(Dataset entries)

========================

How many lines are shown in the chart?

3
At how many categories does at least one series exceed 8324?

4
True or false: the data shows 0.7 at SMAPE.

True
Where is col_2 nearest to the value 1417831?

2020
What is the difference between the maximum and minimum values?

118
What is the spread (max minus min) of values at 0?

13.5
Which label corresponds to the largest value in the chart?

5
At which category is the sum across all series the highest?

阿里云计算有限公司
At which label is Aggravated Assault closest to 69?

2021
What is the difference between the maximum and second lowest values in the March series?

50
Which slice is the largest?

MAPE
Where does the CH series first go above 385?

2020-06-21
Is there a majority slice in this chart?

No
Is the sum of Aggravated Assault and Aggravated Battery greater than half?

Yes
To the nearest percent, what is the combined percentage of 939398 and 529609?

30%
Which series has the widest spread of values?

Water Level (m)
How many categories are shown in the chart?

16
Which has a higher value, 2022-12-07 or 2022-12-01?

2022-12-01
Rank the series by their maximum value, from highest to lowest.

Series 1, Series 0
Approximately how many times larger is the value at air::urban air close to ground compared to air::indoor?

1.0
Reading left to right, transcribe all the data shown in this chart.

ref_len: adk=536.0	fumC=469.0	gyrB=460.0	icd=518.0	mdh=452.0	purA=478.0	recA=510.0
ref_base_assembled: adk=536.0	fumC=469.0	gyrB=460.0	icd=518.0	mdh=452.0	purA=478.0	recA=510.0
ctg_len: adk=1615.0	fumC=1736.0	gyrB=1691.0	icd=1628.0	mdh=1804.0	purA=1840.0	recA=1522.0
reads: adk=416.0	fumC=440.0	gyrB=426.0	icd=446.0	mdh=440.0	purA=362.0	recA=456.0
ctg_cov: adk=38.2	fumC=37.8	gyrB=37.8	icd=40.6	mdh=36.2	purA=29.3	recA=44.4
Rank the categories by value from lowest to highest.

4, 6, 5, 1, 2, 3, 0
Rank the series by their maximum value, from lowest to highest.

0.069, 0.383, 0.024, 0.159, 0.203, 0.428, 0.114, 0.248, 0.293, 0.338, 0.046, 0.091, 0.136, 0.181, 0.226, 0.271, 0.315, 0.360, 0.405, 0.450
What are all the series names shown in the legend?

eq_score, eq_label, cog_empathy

========================

* BRIEF *
Could you change "chart" to "graph" in the rows from the beginning through the row containing "At which category", inclusive, and write those rows out again with nothing else altered?

* ANSWER SECTION *
How many lines are shown in the graph?

3
At how many categories does at least one series exceed 8324?

4
True or false: the data shows 0.7 at SMAPE.

True
Where is col_2 nearest to the value 1417831?

2020
What is the difference between the maximum and minimum values?

118
What is the spread (max minus min) of values at 0?

13.5
Which label corresponds to the largest value in the graph?

5
At which category is the sum across all series the highest?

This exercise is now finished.